Jacob Moscona (03/01/2022)

Harvard University


“Does Directed Innovation Mitigate Climate Damage? Evidence from US Agriculture”

[joint with Trade/ARE/EI]


This paper studies how innovation reacts to climate change and shapes its economic impacts, focusing on US agriculture. We show in a model that directed innovation can either mitigate or exacerbate climate change’s economic damage depending on whether new technology is on average a substitute for or complement to favorable climatic conditions. To study the technological response to climate change empirically, we combine data on the geography of agricultural production, shifting temperature distributions, and crop-specific temperature tolerance to estimate crop-specific exposure to damaging extreme temperatures; we then use a database of crop-specific biotechnology releases and patent grants to measure technology development. We first find that innovation has re-directed toward crops with increasing extreme temperature exposure and show that this effect is driven by types of agricultural technology most related to environmental adaptation. We next find that US counties’ exposure to innovation significantly dampens the local economic damage from extreme temperatures, and estimate that directed innovation has offset 20% of the agricultural sector’s climate damage since 1960 and could offset 15% of projected damage by 2100.

Time: 2:10-3:30pm Pacific

Location: 597 Evans

Richard Sweeney (10/06/21)

Boston College


“Winds of Change: Technical Progress and Learning in Wind Power” (with Thom Covert)

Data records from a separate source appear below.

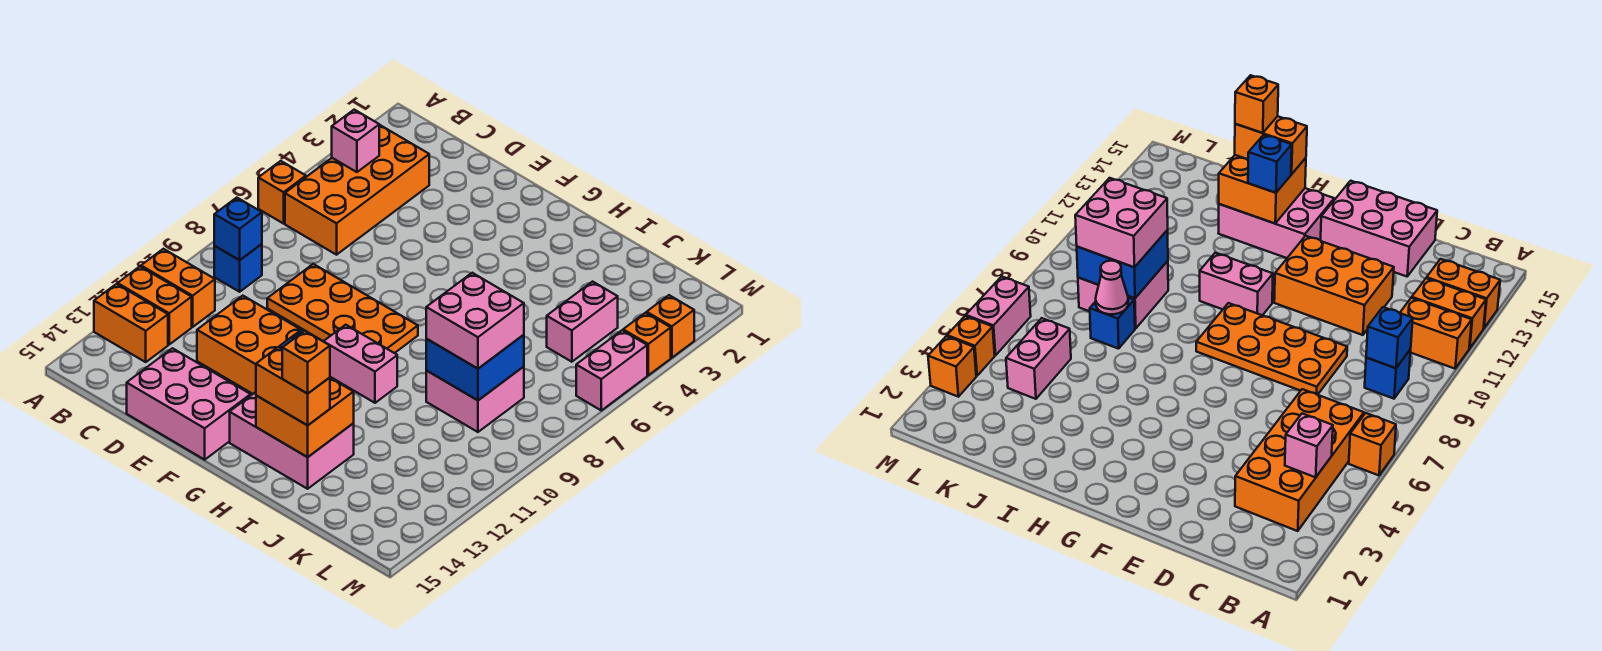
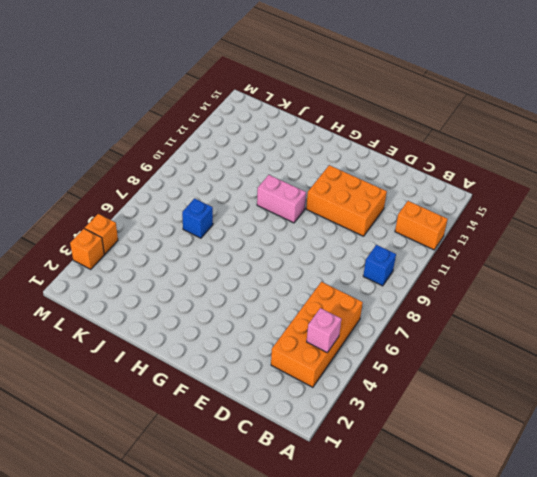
none -> orange brick A6 level 1
none -> orange brick A11:B11 level 1
none -> orange brick A13:B13 level 1

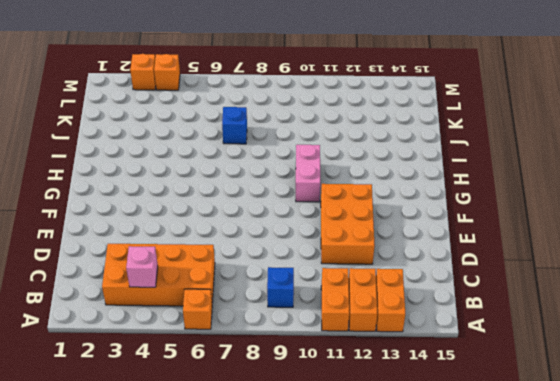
none -> orange plate D8:G9 level 1
none -> pink brick D14:F15 level 1
none -> pink brick G13:I14 level 1

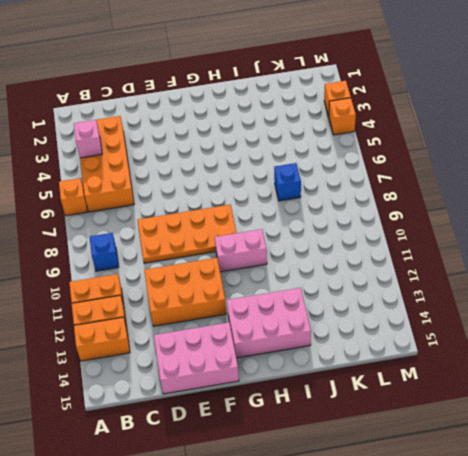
none -> pink brick J8:K9 level 1
none -> pink brick K4:K5 level 1
none -> pink brick M5:M6 level 1

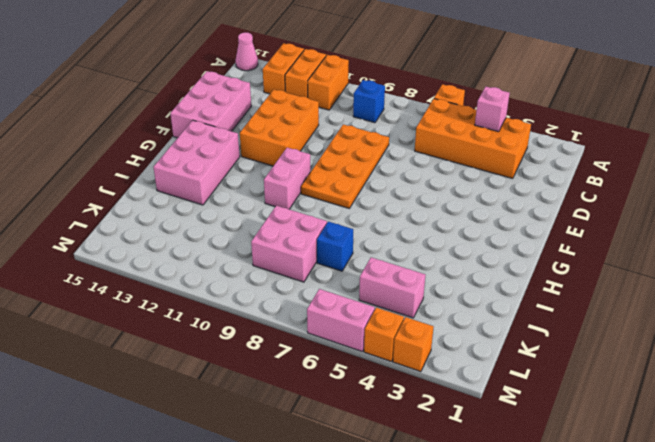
pink cone A15 level 1 -> pink cone J7 level 2
none -> blue brick B9 level 2
none -> orange brick H13:I14 level 2
none -> blue brick J8:K9 level 2

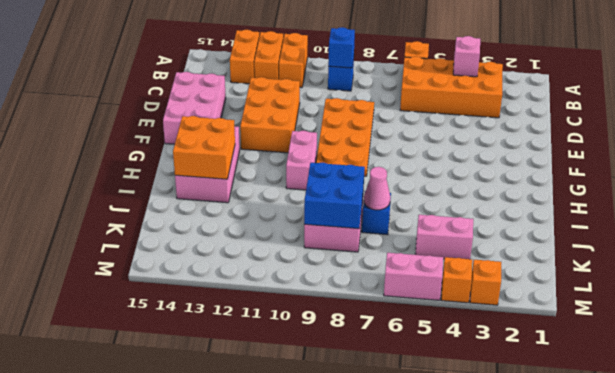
none -> blue brick H13 level 3
none -> orange brick H14:I14 level 3
none -> pink brick J8:K9 level 3

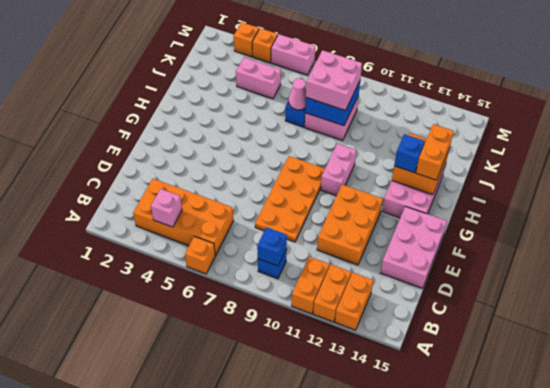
none -> orange brick I14 level 4

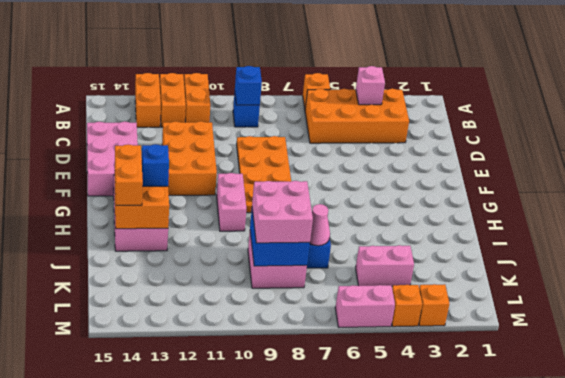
none -> orange brick I14 level 4

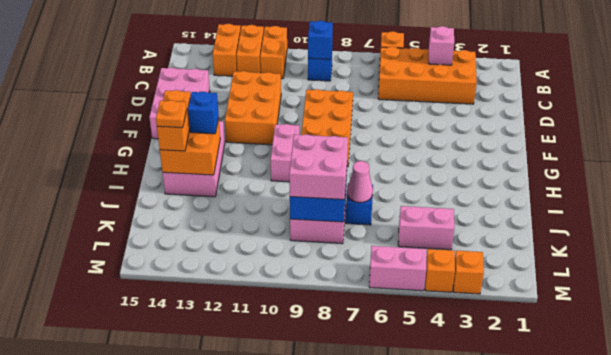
orange plate I14 level 4 -> orange brick I14 level 4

Abstract: We study the impact of learning-by-doing and product innovation on the path of technical progress in wind turbine manufacturing. To measure changes in wind turbine cost over time, we leverage a simple but physically realistic model of how observable wind turbine characteristics, like rotor size, relate to power production and manufacturing material needs.  We embed this into a model of wind turbine demand, and estimate it using 20 years of global data on wind farm characteristics, including wind speeds, power prices, and the turbines they installed.  Our cost estimates negatively correlate both with manufacturer experience, and with measures of manufacturing innovation, like the delivery of newer and larger turbines.  These results are consistent with a theory that LBD and innovation explain much of the observed decline in wind turbine prices over the last 20 years.

Time: 12-1:30pm Pacific

Location: Zoom

David Lobell (04/22/20)

David Lobell

Stanford University


“Are satellite data ready for agricultural economists? ”

Abstract: Satellites have been observing the Earth for many decades, with monitoring of agriculture a key application since the beginning. Yet the generation of quantitative datasets has been lacking, hampering the ability of econometricians to achieve their divine purpose of causal inference, especially in developing countries where existing agricultural datasets are limited. Recent advances both in sensors and algorithms have been improving the scope for tracking key agricultural outcomes. This talk will review these advances, with particular emphasis on (i) how yield estimates from satellite compare to traditional ground measures, and (ii) examples of how these estimates can be applied to quantify associations and assess causality in both developed and developing country settings. It will also review remaining obstacles to make satellite-based datsasets truly mainstream for use by econometricians.

Sam Kortum (04/24/20)

Sam Kortum

Yale University

“Optimal Unilateral Carbon Policy”

Abstract: We consider climate policy by one country in a world with international trade in energy and in manufactured goods produced with energy and labor. Assuming that the country’s trading partner is passive, we derive an optimal unilateral policy to confront the global externality from manufacturing’s combustion of carbon-based energy. Our solution strategy combines techniques from Markusen (1975) and from Costinot, Donaldson, Vogel, and Werning (2015). We interpret the optimal policy as a particular set of taxes and subsidies. The key features are: (i) the country institutes a carbon tax equal to its damages from emissions, raising the cost of energy for its manufacturers relative to the price received by its energy extractors; (ii) this Pigouvian tax is the sum of an extraction tax and a production tax on the use of energy, with a border adjustment on imports equal to the production tax; (iii) the mix between the extraction and production tax is optimized to reduce carbon leakage and to improve the country’s terms of trade; (iv) the border adjustment on the energy content of imported manufactured goods leaves the country’s consumption decisions undistorted; (v) energy taxes are not removed at the border for exports, but instead the country subsidizes exports of goods in which its comparative advantage is weak while taxing those where its comparative advantage is strong; (vi) the country expands exports of manufactures on the extensive margin, potentially even exporting goods that it also imports. Features (i)-(iii) of this optimal policy are reminiscent of Markusen, in a model with trade only in energy. Features (iv)-(v) are reminiscent of Costinot et al., in a model with no externalities. A novel property, captured in (vi), is how the country can exploit international trade in manufactured goods to expand the reach of its climate policy. Through its tax policy the country indirectly controls how energy is used in producing both its imports and its exports.

This seminar will be online. Zoom details will be provided a couple of days prior.